Shares outstanding fell to 7.1 million last October from 12.1 million
in 1999.
As the
stock soared, so did NVR's buyback costs. In 2002, when the company
generated $381 million in net cash from operations, it paid $400
million to buy back shares. And in the first three quarters of 2003,
cash from operations totaled $280 million while $240 million was spent
on buybacks.
So
determined is NVR to repurchase its stock that in 2001 and 2002 it
paid $7 million in so-called consent fees to get debt holders'
permission to buy more shares than its bond covenants allowed.
Interestingly, NVR did not deduct this $7 million as a cost when it
was paid; rather, it was amortized over the years that the debt will
be outstanding, reducing any earnings hit.
Shareholders benefit from NVR's buybacks, of course, because they put
a floor on the stock and even propel it. But Carol Bowie, director of
governance research services at the Investor Responsibility Research
Center, says investors are growing more suspicious of buybacks because
they can mask big transfers of shareholder wealth to managers.
NVR's
buybacks enrich its executives two ways. First, when executives sell
shares, buybacks using shareholder funds relieve selling pressure on
the stock.
Given
the stock's stunning rise, it is no surprise that insider selling at
NVR has been torrid. Through the first nine months of 2003, as the
company bought 644,000 shares, insiders sold around 563,000 shares.
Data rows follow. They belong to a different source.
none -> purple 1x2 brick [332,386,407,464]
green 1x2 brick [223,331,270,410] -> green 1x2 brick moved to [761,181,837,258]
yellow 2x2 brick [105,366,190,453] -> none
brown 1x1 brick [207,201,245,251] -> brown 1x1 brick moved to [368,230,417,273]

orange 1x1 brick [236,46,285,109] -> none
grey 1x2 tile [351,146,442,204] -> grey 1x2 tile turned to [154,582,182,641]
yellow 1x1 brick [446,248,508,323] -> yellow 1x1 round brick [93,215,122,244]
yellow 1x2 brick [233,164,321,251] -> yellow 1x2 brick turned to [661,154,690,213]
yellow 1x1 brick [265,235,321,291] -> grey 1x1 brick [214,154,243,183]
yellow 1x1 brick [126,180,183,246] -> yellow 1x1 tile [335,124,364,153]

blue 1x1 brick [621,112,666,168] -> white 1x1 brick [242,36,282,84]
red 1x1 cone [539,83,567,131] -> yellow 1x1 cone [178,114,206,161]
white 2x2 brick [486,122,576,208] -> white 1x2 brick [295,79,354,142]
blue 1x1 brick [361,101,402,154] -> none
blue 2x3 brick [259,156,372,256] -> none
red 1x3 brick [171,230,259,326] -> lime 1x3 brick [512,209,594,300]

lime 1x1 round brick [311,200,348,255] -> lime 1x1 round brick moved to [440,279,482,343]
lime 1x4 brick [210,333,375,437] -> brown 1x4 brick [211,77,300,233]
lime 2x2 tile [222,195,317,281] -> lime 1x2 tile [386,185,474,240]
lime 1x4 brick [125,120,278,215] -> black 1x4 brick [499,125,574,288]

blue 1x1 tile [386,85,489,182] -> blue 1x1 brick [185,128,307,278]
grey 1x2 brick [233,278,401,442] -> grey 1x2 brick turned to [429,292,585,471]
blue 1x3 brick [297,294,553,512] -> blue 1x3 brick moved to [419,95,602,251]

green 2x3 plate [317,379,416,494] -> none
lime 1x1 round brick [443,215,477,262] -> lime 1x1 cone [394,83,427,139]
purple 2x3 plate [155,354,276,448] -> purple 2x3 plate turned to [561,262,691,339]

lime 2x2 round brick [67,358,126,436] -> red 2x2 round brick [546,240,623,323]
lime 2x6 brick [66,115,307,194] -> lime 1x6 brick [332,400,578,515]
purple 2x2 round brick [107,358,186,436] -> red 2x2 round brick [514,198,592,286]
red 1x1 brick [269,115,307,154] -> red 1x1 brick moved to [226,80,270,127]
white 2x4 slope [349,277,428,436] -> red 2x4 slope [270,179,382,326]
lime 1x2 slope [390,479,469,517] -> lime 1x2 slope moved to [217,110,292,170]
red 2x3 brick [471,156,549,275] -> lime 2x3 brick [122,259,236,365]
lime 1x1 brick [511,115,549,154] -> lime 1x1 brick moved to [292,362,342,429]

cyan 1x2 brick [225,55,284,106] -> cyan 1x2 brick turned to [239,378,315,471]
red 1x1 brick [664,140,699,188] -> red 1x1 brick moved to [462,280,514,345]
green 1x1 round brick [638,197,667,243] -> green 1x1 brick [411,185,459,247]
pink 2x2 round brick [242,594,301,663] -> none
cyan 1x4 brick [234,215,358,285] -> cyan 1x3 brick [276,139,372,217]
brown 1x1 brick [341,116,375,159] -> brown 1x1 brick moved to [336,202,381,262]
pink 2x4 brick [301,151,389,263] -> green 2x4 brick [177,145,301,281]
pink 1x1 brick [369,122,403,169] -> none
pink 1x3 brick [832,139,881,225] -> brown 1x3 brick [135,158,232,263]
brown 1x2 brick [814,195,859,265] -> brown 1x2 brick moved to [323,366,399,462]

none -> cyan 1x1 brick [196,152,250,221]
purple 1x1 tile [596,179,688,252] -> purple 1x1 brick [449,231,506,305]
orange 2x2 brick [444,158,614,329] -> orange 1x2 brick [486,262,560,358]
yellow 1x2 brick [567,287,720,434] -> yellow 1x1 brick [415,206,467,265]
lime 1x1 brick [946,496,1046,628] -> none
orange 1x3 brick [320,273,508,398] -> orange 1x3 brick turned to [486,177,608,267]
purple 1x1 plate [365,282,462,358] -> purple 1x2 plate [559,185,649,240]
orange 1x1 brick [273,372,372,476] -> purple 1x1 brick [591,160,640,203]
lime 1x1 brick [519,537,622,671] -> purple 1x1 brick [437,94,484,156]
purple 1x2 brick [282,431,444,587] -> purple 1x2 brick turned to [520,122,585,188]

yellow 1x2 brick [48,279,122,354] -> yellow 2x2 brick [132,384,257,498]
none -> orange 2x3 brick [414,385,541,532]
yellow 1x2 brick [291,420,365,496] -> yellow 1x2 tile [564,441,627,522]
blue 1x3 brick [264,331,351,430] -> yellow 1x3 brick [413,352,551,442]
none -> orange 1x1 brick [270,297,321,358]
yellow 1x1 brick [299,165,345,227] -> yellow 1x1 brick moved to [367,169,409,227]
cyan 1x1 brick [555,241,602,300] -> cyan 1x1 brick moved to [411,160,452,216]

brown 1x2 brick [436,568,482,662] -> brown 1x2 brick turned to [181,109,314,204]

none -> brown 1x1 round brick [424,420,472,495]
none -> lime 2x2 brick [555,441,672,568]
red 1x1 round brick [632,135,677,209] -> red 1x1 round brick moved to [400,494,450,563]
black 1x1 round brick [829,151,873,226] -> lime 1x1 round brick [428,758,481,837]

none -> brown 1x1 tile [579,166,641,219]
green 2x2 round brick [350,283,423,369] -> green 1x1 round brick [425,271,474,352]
From May to November, Mr. Schar reduced his liquid holdings by around
40 percent. William J. Inman, president of NVR Mortgage Finance Inc.,
sold half of his liquid holdings, and Paul C. Saville, chief financial
officer of NVR Inc., cut his stake by 27 percent.
But
buybacks also bolster Mr. Schar's compensation because some of his
incentive pay is based on earnings-per-share growth.
If his
compensation were based on aggregate earnings growth, NVR's buybacks
would have little effect on his pay. But the buybacks have cut NVR's
shares outstanding, increasing earnings per share greatly.
In the
first nine months of 2003, for example, NVR's earnings rose 16
percent. But on a per-share basis, they jumped 23 percent.
''If
insiders have been selling a lot of stock and the company has been
buying a lot of stock, that presents the potential for conflict of
interest,'' said Paul Hodgson, senior research associate at the
Corporate Library, a governance research company in Portland, Me. ''I
don't think it is a particularly good use of net cash flow, and
neither does it seem particularly wise to choose a long-term
performance target that could be so influenced by management
actions.''
A
spokesman for NVR declined to comment. To be sure, its shareholders
have not protested. Maybe they should start.